> Study material
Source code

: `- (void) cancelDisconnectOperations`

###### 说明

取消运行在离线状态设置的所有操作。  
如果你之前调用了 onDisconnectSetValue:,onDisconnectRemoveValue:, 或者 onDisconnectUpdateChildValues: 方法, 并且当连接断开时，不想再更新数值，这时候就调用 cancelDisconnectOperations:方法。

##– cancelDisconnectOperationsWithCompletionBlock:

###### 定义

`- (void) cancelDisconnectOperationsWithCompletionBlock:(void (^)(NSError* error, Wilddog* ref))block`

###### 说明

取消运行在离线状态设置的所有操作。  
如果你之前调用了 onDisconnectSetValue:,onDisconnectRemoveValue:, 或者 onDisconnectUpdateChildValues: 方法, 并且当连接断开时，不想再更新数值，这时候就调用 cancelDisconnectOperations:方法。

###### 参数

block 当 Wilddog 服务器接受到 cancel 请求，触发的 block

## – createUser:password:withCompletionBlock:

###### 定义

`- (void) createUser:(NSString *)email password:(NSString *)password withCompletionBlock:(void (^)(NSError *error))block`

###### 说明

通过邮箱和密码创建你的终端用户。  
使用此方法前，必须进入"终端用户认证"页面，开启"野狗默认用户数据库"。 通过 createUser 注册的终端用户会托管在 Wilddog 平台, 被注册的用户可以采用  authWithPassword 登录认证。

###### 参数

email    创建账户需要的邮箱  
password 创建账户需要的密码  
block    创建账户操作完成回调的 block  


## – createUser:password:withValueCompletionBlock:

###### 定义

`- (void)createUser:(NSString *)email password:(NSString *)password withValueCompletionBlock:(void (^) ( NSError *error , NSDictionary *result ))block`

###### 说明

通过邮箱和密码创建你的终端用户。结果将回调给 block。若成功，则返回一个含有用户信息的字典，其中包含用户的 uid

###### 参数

> Directions
Output exactly the leading lines of the data, up to and including the line marked by "(^)(NSError* error, Wilddog*".

> Exercise response
Source code

: `- (void) cancelDisconnectOperations`

###### 说明

取消运行在离线状态设置的所有操作。  
如果你之前调用了 onDisconnectSetValue:,onDisconnectRemoveValue:, 或者 onDisconnectUpdateChildValues: 方法, 并且当连接断开时，不想再更新数值，这时候就调用 cancelDisconnectOperations:方法。

##– cancelDisconnectOperationsWithCompletionBlock:

###### 定义

`- (void) cancelDisconnectOperationsWithCompletionBlock:(void (^)(NSError* error, Wilddog* ref))block`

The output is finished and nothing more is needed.